◆ Task brief
I need each line of the entries below that includes the string "TEBING".

◆ Data to use

○ ○ ○ ○ ○ ○ ○

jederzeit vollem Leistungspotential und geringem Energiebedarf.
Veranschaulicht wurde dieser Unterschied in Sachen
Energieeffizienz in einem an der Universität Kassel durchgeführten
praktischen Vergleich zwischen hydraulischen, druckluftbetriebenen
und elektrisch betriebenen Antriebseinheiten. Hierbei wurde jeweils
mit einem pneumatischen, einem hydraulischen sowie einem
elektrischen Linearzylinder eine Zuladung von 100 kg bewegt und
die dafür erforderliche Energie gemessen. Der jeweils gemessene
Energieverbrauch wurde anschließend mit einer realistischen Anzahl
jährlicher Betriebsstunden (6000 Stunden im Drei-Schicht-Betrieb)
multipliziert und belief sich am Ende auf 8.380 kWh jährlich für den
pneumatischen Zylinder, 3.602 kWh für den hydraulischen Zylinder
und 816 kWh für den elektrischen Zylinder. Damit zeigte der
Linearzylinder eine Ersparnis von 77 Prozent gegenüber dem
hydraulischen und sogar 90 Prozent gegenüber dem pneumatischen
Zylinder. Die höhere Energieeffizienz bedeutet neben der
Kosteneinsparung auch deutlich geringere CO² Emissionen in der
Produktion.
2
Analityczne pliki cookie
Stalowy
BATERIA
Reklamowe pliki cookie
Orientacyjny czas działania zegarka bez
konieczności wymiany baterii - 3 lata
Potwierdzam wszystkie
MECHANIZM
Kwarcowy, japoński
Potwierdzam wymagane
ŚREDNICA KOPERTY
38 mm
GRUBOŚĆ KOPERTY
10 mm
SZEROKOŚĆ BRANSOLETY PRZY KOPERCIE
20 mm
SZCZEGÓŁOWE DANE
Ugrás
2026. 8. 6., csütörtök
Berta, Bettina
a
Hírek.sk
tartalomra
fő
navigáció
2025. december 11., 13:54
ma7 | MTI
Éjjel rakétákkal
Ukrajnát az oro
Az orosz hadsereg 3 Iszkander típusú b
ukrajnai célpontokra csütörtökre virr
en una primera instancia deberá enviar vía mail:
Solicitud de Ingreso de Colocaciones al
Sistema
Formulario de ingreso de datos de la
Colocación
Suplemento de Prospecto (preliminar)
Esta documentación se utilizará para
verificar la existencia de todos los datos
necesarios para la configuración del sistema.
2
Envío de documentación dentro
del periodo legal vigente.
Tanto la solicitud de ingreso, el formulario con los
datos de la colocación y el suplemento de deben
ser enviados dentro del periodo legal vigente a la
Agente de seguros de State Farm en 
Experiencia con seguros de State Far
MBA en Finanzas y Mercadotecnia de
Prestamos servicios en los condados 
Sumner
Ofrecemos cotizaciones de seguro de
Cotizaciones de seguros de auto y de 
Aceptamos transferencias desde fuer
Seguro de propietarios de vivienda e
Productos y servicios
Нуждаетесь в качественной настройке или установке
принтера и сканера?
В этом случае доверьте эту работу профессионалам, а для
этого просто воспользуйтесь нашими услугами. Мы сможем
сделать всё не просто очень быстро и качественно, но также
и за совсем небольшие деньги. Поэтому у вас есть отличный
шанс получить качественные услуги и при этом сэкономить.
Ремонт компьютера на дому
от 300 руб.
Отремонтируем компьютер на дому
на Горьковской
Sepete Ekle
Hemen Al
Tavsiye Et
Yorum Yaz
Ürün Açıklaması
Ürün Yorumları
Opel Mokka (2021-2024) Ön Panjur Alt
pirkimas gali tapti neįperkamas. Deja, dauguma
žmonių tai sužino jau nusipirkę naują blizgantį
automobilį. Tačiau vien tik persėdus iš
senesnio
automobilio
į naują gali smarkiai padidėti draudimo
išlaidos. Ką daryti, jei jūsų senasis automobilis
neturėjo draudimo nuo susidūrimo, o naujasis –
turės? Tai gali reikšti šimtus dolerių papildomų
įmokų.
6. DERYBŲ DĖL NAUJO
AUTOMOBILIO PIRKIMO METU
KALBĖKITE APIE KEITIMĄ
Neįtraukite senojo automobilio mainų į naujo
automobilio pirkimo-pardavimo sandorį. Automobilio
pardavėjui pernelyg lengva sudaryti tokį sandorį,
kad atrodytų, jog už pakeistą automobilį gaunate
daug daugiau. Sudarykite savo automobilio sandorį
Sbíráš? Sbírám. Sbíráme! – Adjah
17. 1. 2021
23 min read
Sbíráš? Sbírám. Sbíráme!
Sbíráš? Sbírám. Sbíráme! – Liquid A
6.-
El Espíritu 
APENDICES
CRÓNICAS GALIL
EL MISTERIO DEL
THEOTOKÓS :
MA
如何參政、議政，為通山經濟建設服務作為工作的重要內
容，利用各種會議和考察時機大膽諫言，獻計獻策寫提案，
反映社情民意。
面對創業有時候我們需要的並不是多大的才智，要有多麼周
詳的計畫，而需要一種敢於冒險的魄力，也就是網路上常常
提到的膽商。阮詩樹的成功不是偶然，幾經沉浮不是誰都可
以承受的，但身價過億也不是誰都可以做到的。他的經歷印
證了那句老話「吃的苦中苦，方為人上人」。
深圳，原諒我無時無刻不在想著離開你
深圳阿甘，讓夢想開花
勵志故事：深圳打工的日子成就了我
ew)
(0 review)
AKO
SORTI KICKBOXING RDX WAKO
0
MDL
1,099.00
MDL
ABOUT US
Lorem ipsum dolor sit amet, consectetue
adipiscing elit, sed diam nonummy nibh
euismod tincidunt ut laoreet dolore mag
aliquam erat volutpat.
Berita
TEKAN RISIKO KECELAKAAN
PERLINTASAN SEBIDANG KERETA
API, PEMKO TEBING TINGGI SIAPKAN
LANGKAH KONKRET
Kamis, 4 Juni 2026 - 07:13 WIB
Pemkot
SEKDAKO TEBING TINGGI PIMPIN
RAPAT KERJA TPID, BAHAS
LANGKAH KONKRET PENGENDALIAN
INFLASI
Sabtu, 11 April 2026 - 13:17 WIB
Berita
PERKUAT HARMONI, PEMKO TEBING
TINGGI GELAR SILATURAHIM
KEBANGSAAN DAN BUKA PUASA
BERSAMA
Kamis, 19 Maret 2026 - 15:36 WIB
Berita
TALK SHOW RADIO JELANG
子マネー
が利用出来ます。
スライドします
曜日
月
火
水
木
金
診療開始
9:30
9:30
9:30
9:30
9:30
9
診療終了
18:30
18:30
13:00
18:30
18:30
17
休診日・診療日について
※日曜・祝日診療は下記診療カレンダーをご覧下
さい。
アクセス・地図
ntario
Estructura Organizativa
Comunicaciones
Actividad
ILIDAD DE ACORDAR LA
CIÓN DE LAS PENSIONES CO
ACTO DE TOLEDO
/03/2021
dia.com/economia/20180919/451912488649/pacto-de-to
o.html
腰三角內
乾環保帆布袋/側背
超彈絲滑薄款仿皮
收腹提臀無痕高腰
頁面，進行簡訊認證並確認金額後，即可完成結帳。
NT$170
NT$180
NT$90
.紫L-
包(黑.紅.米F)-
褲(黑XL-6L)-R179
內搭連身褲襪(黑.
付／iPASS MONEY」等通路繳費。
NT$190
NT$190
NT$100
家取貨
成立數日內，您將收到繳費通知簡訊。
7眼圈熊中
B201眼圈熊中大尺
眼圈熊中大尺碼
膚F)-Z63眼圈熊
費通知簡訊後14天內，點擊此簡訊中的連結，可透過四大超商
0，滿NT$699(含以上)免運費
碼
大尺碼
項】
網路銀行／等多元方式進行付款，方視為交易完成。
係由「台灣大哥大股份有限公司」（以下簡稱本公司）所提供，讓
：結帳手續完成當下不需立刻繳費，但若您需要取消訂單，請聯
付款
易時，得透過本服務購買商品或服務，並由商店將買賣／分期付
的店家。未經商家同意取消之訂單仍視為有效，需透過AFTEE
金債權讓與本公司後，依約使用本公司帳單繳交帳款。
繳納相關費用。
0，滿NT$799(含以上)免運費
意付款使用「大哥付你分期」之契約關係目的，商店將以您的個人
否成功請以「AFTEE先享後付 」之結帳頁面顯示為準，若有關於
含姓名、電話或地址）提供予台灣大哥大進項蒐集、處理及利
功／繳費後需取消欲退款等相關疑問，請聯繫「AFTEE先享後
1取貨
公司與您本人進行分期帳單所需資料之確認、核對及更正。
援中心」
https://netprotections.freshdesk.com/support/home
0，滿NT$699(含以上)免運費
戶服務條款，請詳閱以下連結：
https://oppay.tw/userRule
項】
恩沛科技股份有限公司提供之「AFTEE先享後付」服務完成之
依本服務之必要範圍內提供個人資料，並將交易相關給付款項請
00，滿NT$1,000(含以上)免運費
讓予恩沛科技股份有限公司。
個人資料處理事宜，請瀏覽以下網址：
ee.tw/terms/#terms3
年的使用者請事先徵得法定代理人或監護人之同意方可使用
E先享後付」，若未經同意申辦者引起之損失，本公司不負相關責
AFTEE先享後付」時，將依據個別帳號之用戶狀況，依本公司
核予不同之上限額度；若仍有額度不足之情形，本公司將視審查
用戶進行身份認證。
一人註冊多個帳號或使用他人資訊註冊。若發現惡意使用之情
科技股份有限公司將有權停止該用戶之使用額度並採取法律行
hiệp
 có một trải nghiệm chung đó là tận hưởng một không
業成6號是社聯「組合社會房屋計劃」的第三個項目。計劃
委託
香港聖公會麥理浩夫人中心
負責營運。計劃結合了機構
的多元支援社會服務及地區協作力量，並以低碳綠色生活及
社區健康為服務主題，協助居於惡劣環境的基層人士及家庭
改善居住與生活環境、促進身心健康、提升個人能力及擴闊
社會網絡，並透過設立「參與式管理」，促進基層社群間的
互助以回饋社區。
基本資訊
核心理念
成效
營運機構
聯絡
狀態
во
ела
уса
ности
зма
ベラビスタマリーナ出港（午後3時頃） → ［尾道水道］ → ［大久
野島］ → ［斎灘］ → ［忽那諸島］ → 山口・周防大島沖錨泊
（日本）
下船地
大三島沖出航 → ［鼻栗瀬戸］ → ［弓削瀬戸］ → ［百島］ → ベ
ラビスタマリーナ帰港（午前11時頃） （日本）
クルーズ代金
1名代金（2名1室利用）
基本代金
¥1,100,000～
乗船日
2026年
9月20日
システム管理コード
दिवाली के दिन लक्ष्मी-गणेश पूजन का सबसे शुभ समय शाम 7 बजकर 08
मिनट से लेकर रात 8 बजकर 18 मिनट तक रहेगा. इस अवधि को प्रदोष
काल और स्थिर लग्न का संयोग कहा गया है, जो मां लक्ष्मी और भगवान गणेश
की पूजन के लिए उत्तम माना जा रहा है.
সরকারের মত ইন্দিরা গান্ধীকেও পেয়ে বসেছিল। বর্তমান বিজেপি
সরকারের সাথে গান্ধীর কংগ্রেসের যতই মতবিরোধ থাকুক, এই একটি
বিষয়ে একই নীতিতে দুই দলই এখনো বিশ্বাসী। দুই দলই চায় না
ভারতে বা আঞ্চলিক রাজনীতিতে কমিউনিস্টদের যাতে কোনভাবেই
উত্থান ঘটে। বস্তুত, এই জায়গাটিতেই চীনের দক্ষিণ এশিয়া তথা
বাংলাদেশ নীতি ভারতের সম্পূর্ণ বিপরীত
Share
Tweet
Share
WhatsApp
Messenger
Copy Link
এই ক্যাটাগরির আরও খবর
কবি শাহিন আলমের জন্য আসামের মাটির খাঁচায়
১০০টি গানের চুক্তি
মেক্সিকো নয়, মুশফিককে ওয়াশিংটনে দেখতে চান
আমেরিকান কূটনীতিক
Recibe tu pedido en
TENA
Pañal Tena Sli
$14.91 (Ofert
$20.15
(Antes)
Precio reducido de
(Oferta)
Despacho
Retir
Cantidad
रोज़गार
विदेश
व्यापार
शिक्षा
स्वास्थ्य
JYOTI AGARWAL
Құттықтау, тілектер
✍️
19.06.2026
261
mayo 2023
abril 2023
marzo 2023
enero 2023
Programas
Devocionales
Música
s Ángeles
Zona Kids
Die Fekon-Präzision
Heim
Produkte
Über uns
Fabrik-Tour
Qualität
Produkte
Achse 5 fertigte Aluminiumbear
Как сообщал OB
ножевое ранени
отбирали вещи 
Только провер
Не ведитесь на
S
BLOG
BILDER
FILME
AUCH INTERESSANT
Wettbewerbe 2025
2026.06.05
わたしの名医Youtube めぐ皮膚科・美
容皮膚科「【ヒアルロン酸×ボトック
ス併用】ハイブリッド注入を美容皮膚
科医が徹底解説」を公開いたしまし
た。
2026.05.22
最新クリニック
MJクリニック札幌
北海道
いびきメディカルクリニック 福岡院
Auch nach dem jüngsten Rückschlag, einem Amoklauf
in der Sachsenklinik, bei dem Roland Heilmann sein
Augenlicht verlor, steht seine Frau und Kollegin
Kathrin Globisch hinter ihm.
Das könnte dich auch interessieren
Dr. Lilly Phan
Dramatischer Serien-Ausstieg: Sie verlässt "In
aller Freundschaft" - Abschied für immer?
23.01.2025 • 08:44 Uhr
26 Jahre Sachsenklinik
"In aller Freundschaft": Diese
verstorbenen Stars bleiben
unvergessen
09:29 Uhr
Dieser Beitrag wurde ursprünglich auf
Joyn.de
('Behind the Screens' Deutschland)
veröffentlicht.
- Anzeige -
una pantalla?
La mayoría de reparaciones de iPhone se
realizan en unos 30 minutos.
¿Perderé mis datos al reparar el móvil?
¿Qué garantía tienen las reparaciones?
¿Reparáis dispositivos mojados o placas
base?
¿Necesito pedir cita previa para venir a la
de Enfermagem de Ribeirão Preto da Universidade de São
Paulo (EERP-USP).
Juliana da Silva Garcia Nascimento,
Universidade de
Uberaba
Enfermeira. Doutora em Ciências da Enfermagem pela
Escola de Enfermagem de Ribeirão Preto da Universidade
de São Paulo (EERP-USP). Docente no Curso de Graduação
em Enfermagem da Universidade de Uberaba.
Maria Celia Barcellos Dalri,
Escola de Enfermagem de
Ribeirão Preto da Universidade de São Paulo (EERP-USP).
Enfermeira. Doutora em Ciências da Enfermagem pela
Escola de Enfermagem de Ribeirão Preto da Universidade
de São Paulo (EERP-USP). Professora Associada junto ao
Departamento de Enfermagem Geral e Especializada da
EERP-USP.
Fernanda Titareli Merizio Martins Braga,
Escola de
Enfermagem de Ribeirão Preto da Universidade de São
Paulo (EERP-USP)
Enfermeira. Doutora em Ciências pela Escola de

○ ○ ○ ○ ○ ○ ○

◆ Written answer
API, PEMKO TEBING TINGGI SIAPKAN
SEKDAKO TEBING TINGGI PIMPIN
PERKUAT HARMONI, PEMKO TEBING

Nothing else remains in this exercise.